Muitos funcionários e pesquisadores do INPE que conversaram com a Science acreditam que o instituto é vítima de perseguição política, mas têm receio de dizer isso abertamente. “Você percebe que tem um grito preso na garganta das pessoas porque elas não têm coragem de expressar suas ideias, temendo represálias”, diz Novo.

“Pouco a pouco, eles estão fazendo o INPE desaparecer”, diz Thelma Krug, que trabalhou no instituto por 37 anos, ajudou a criar os programas de monitoramento da Amazônia e teve papel de destaque como analista de dados ambientais. Krug, uma entre três vice-presidentes do Painel Intergovernamental de Mudanças Climáticas, se aposentou em 2019. “Saí porque não podia concordar em não falar sobre o que estava acontecendo no INPE”, diz ela.

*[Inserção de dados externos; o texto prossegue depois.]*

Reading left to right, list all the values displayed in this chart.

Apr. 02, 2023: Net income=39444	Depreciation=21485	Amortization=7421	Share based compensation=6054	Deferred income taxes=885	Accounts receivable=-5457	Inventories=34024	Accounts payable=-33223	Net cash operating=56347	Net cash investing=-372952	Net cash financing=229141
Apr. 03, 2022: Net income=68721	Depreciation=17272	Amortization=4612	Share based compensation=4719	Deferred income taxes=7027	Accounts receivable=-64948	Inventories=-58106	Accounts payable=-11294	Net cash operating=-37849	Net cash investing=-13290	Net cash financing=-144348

SE O INPE PORVENTURA PARAR  de monitorar o desmatamento e as queimadas, empresas e instituições não-governamentais sediadas no Brasil e em outros países têm condições de preencher a lacuna. Mas o enfraquecimento da agência é também um enfraquecimento da soberania do Brasil, diz Câmara: “É fundamental que o Estado tenha competência para produzir seus próprios dados”. Muitos cientistas dizem que o INPE só poderá se recuperar se Bolsonaro for derrotado na eleição presidencial de outubro e um novo governo assumir. A campanha ainda não começou oficialmente, e o principal oponente de Bolsonaro nas pesquisas, o ex-presidente Luis Inácio Lula da Silva, não anunciou planos específicos para a ciência, embora já tenha expressado a intenção de priorizar investimentos em ciência e educação. O desmatamento da Amazônia caiu drasticamente e o INPE aumentou seu protagonismo INPE viveu o que é considerado por muitos seus melhores momentos durante a presidência de Lula, entre 2003 e 2010.

Novo é menos otimista. “Mesmo que haja uma mudança de governo, levará muito tempo para o INPE se recuperar”, diz ela. Novo poderia ter se aposentado há 18 anos, mas ficou além da conta porque ama seu trabalho. Agora, ela está apenas esperando que seus últimos alunos terminem suas teses para se aposentar. “Tenho vontade de chorar quando penso no destino do INPE”, diz ela, com a voz embargada.